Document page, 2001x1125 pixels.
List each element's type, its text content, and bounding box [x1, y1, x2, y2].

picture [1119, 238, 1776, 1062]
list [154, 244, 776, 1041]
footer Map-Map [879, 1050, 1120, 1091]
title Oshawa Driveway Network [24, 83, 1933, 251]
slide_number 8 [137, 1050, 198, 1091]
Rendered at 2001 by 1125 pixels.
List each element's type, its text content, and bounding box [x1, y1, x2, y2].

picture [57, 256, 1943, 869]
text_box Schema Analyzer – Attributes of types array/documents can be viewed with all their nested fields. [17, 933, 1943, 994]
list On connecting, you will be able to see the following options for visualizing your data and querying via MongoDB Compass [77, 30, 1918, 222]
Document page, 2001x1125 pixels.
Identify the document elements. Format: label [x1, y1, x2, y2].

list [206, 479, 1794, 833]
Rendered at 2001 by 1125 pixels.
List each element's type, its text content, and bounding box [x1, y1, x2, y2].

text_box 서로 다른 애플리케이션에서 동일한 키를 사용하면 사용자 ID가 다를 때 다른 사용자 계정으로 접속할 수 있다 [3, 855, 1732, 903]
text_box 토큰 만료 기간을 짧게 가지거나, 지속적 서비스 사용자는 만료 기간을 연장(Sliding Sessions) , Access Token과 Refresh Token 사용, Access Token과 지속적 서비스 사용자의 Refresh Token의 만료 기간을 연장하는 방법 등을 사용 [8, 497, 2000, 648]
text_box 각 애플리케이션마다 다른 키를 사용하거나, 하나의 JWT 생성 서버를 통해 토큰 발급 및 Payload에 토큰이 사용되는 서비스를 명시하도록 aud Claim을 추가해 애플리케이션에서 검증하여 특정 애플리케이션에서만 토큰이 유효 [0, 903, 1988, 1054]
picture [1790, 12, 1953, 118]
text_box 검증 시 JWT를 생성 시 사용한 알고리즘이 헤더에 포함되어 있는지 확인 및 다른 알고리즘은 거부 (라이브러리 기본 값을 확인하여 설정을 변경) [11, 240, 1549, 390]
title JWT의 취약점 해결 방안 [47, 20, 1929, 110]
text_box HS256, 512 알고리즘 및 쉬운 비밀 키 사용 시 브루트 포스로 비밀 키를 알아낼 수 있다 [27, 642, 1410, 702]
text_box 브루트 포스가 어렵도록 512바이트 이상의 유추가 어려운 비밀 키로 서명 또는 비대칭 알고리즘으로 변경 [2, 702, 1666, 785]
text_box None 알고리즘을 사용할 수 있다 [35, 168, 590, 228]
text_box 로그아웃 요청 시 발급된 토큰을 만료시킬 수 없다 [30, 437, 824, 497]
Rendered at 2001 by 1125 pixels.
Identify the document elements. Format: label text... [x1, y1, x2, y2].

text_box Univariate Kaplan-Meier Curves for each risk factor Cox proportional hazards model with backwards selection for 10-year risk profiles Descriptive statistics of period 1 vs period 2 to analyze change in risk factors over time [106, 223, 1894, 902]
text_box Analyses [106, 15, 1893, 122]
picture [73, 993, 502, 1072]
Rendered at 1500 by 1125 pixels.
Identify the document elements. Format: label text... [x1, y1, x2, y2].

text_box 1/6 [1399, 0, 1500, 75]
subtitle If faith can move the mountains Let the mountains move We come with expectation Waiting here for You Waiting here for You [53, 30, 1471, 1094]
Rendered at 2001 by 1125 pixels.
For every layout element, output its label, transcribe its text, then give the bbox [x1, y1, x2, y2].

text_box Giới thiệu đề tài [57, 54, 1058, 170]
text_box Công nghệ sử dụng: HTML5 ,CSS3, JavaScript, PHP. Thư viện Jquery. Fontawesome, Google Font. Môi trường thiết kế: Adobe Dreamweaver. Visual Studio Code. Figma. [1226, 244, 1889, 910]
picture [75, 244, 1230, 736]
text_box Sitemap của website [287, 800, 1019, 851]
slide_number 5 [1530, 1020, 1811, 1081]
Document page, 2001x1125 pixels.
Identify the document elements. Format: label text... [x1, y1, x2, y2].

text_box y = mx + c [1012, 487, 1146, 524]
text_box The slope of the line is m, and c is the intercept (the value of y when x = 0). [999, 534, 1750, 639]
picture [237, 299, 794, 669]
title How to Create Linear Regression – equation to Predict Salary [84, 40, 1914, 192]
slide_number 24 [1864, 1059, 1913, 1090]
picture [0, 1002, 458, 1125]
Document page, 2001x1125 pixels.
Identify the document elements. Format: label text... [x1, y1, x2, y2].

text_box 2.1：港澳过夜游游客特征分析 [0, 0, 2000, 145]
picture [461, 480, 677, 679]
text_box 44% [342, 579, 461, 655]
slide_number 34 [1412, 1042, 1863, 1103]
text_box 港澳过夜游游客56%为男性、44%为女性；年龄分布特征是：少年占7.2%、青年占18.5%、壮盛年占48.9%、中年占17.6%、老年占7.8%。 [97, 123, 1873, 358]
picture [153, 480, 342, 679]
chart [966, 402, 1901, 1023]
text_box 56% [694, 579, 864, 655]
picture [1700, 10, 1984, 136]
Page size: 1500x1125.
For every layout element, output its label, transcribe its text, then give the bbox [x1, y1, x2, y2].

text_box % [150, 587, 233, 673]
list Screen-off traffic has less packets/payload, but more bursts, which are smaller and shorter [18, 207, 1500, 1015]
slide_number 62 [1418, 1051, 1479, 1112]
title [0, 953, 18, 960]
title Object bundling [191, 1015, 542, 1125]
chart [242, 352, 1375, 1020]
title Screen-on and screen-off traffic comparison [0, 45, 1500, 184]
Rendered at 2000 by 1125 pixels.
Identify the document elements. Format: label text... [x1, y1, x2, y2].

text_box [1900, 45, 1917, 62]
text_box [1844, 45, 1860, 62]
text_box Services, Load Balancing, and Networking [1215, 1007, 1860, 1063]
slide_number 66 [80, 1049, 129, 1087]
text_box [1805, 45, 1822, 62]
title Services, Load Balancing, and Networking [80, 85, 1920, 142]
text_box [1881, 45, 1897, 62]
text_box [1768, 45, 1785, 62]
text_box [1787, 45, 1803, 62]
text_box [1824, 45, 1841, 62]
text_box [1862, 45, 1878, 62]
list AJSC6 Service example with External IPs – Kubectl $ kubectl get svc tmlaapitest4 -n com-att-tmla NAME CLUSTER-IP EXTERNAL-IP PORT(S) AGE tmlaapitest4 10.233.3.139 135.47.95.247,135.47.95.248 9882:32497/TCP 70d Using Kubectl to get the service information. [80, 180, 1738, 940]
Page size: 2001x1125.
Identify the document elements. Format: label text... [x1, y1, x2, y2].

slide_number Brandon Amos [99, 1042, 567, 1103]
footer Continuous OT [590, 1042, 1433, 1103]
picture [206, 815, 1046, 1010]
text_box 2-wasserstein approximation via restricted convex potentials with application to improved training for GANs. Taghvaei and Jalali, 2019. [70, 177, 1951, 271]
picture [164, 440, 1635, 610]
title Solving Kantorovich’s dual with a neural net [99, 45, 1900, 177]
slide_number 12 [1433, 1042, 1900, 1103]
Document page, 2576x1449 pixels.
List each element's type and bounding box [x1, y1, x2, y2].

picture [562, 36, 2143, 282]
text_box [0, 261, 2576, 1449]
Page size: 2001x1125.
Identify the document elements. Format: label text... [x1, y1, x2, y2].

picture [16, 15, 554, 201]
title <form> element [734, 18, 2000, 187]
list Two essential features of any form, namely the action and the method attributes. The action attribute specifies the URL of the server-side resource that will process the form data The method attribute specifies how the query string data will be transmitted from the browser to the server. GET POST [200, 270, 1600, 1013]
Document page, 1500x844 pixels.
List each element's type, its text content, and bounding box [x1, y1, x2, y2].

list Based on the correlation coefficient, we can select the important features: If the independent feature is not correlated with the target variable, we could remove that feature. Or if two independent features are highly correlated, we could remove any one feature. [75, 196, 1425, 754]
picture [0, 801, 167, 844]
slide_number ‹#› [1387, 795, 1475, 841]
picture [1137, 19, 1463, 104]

□ □ □ □ □

Goal of the exercise
Take the first line of the material above as the start and the line that contains "Rendered at 1500 by 1125 pixels." as the end. Output only that span, every line exactly as it stands.

Exercise solution
Document page, 2001x1125 pixels.
List each element's type, its text content, and bounding box [x1, y1, x2, y2].

picture [1119, 238, 1776, 1062]
list [154, 244, 776, 1041]
footer Map-Map [879, 1050, 1120, 1091]
title Oshawa Driveway Network [24, 83, 1933, 251]
slide_number 8 [137, 1050, 198, 1091]
Rendered at 2001 by 1125 pixels.
List each element's type, its text content, and bounding box [x1, y1, x2, y2].

picture [57, 256, 1943, 869]
text_box Schema Analyzer – Attributes of types array/documents can be viewed with all their nested fields. [17, 933, 1943, 994]
list On connecting, you will be able to see the following options for visualizing your data and querying via MongoDB Compass [77, 30, 1918, 222]
Document page, 2001x1125 pixels.
Identify the document elements. Format: label [x1, y1, x2, y2].

list [206, 479, 1794, 833]
Rendered at 2001 by 1125 pixels.
List each element's type, its text content, and bounding box [x1, y1, x2, y2].

text_box 서로 다른 애플리케이션에서 동일한 키를 사용하면 사용자 ID가 다를 때 다른 사용자 계정으로 접속할 수 있다 [3, 855, 1732, 903]
text_box 토큰 만료 기간을 짧게 가지거나, 지속적 서비스 사용자는 만료 기간을 연장(Sliding Sessions) , Access Token과 Refresh Token 사용, Access Token과 지속적 서비스 사용자의 Refresh Token의 만료 기간을 연장하는 방법 등을 사용 [8, 497, 2000, 648]
text_box 각 애플리케이션마다 다른 키를 사용하거나, 하나의 JWT 생성 서버를 통해 토큰 발급 및 Payload에 토큰이 사용되는 서비스를 명시하도록 aud Claim을 추가해 애플리케이션에서 검증하여 특정 애플리케이션에서만 토큰이 유효 [0, 903, 1988, 1054]
picture [1790, 12, 1953, 118]
text_box 검증 시 JWT를 생성 시 사용한 알고리즘이 헤더에 포함되어 있는지 확인 및 다른 알고리즘은 거부 (라이브러리 기본 값을 확인하여 설정을 변경) [11, 240, 1549, 390]
title JWT의 취약점 해결 방안 [47, 20, 1929, 110]
text_box HS256, 512 알고리즘 및 쉬운 비밀 키 사용 시 브루트 포스로 비밀 키를 알아낼 수 있다 [27, 642, 1410, 702]
text_box 브루트 포스가 어렵도록 512바이트 이상의 유추가 어려운 비밀 키로 서명 또는 비대칭 알고리즘으로 변경 [2, 702, 1666, 785]
text_box None 알고리즘을 사용할 수 있다 [35, 168, 590, 228]
text_box 로그아웃 요청 시 발급된 토큰을 만료시킬 수 없다 [30, 437, 824, 497]
Rendered at 2001 by 1125 pixels.
Identify the document elements. Format: label text... [x1, y1, x2, y2].

text_box Univariate Kaplan-Meier Curves for each risk factor Cox proportional hazards model with backwards selection for 10-year risk profiles Descriptive statistics of period 1 vs period 2 to analyze change in risk factors over time [106, 223, 1894, 902]
text_box Analyses [106, 15, 1893, 122]
picture [73, 993, 502, 1072]
Rendered at 1500 by 1125 pixels.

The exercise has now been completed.